Let’s start with the starting point, i.e., what they inherited from Roman Catholicism. I’ll pick a couple of catechisms that I just happen to have on hand. Let’s start with the catechism of Joseph Deharbe, S.J. This is from the Sixth Edition (1908,) although earlier editions date back to at least 1876. His definition of baptism is as follows:
What is Baptism? Baptism is a Sacrament in which, by water and the word of God, we are cleansed from all sin, and re-born and sanctified in Christ to life everlasting.
He is quick to sharpen his definitions as follows:
Why do you say that ‘in Baptism we are cleansed from all sin?’ Because in Baptism original sin. and all the sins committed before Baptism, are forgiven.
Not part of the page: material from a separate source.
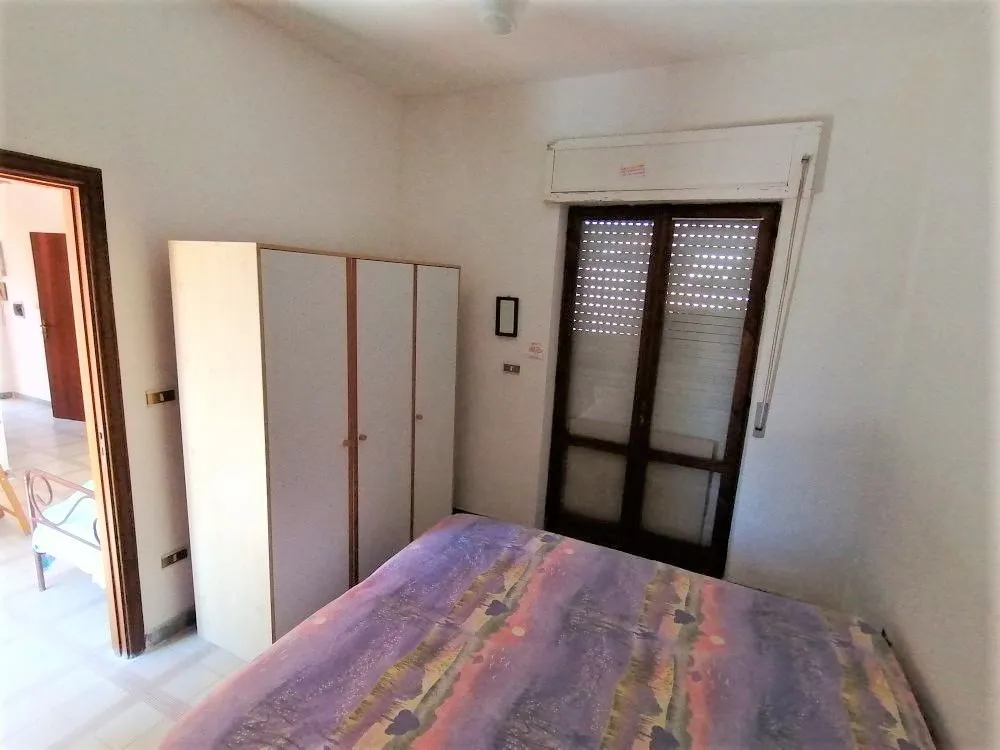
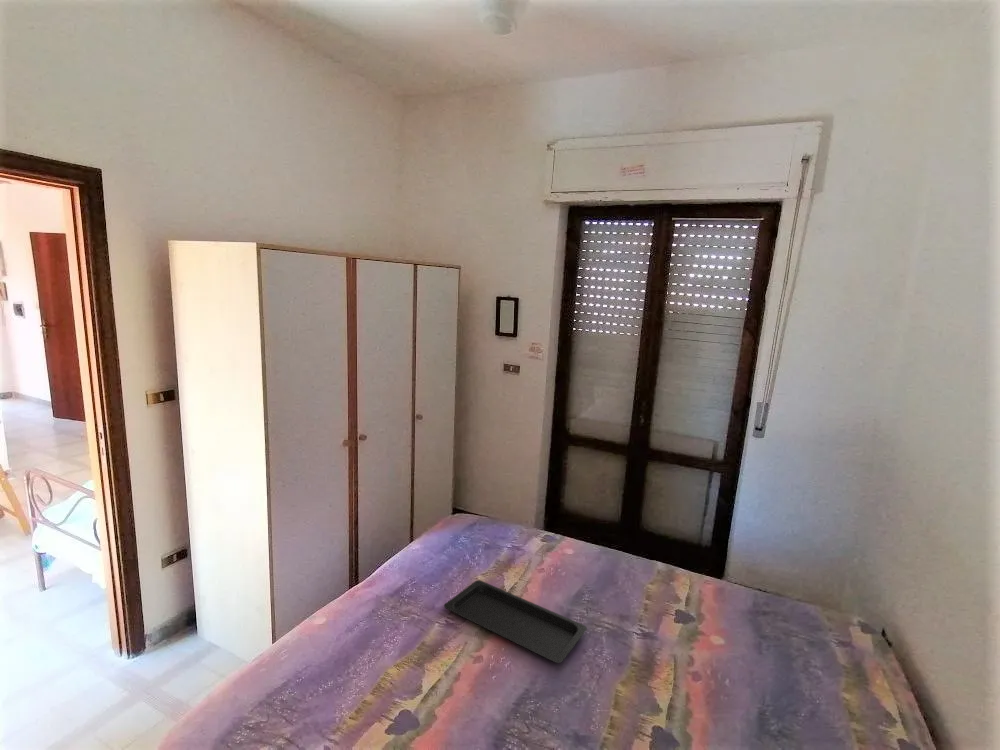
+ serving tray [443,579,588,664]
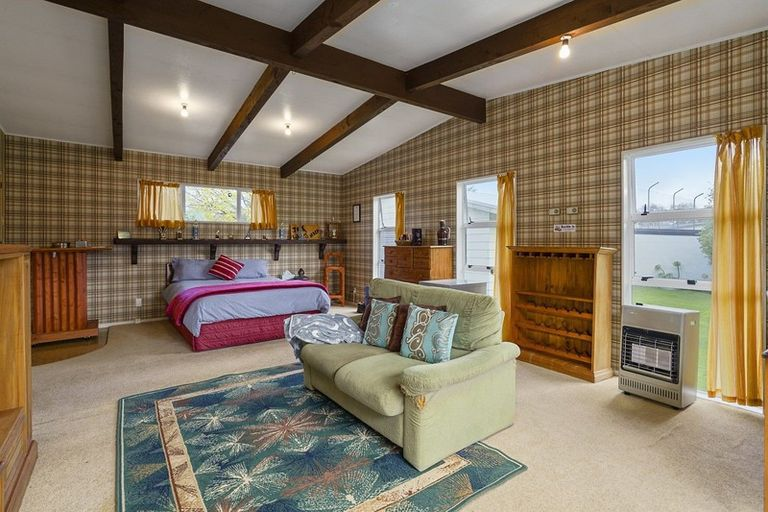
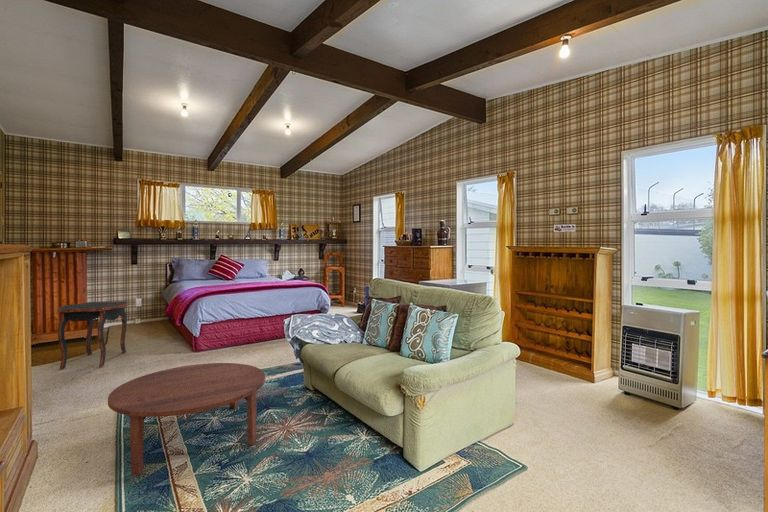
+ coffee table [107,362,266,477]
+ side table [56,300,129,370]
Is also the punishment due to sin remitted? Yes; the temporal as well as the eternal punishment is remitted in Baptism.
Let’s jump ahead a century to Walter Farrell’s, with which I was received into the RCC. This is from the 1955 edition:
What is Baptism? Baptism is the Sacrament which cleanses you from Original Sin and personal sin, too, if you are sorry for these latter, and gives you the life of grace, making you a child of God, a brother of Christ, a member of His Church.
He doubles down on those who neglect to baptise their infants:
Is it a serious sin to neglect to baptize a baby? If you neglect the Baptism of your infant you commit mortal sin. A baby who dies without Baptism cannot enter heaven and will never see God.
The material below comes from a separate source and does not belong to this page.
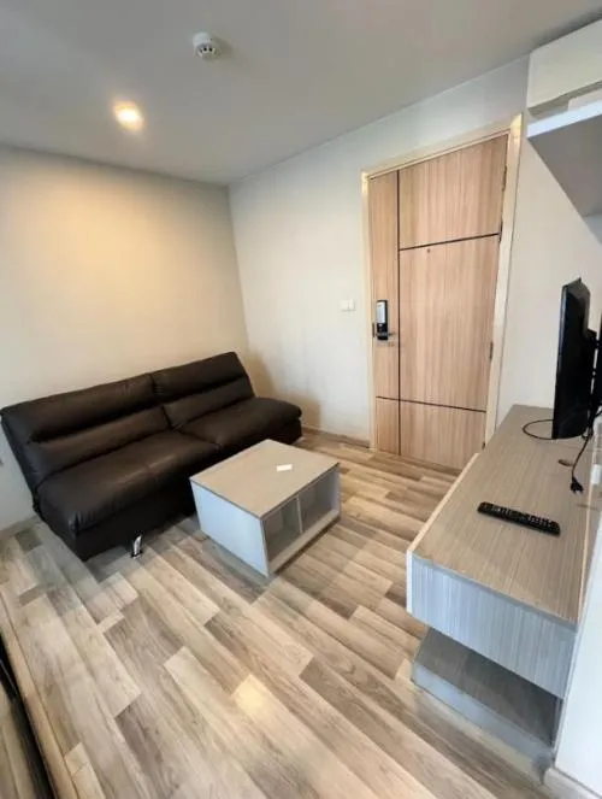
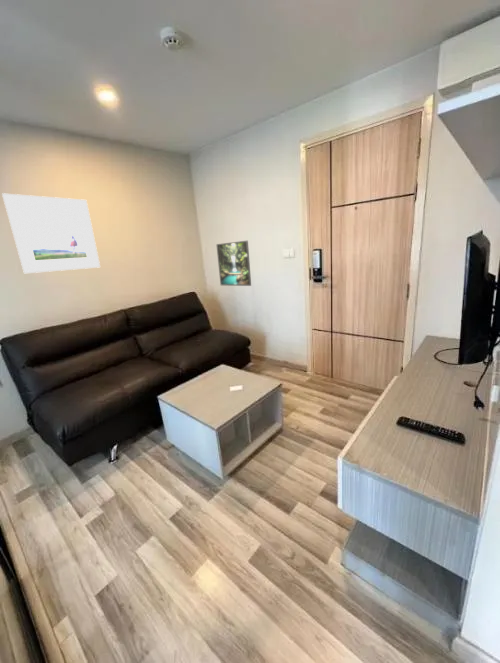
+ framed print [1,192,101,274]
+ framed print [215,240,252,287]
Unbaptized babies will be free from suffering and will probably enjoy a certain peace and happiness in the next world, but will not have the vision of God.
Farrell’s cathechism was revised in 1970, after Vatican II, and the second quotation was modified as follows:
Is it a serious sin to neglect to baptize a baby? If you neglect the Baptism of your infant you commit mortal sin. It is extremely doubtful that unbaptized infants will go to heaven.
Here we see a shift in Baptismal theology, one which evidently Farrell’s catechism is drug “kicking and screaming.” The “elephant in the room” of this whole debate is that, as anyone who has read Dante’s Inferno knows, the Catholic Church taught through the Middle Ages and down to Vatican II that unbaptised infants would end up in Limbo because the principal purpose of baptism was to wash away the effects of Original Sin, a concept set forth by Augustine and which has become standard theology in the West. This explains the urgency regarding the baptism of infants in traditional Catholic practice.
Ending the teaching that Limbo exists only shifted Limbo from the afterlife to this one. If there is no eternal penalty for being unbaptised, what’s the point? It was here that Roman Catholicism has shifted the emphasis from the eternal benefit to the temporal one, by elevating baptism as the initiation into the church and the graces that come from being baptised. This has led to a great deal of the swelling rhetoric that we hear now on the subject, not only from the RCC but from Anglo-Catholics and Affirming Catholics alike.
Anglicanism wrestled with this problem from the start, since it wisely realised that Limbo had no Biblical warrant. The result, as the North American Anglican article notes, is that there was at least a bifurcation in thought on the extent of baptismal benefit and the real meaning of the term “baptismal regeneration.”
I think that the major loss in this whole debate–which has been going on for half a millennium now–is putting the eternal consequences of baptism front and centre rather than diverting the discussion to the temporal ones. Roman Catholicism’s answer was wrong but it was an answer, and that’s more than we see from those both in the RCC and Anglican/Episcopal worlds who have tried to pick up the pieces since.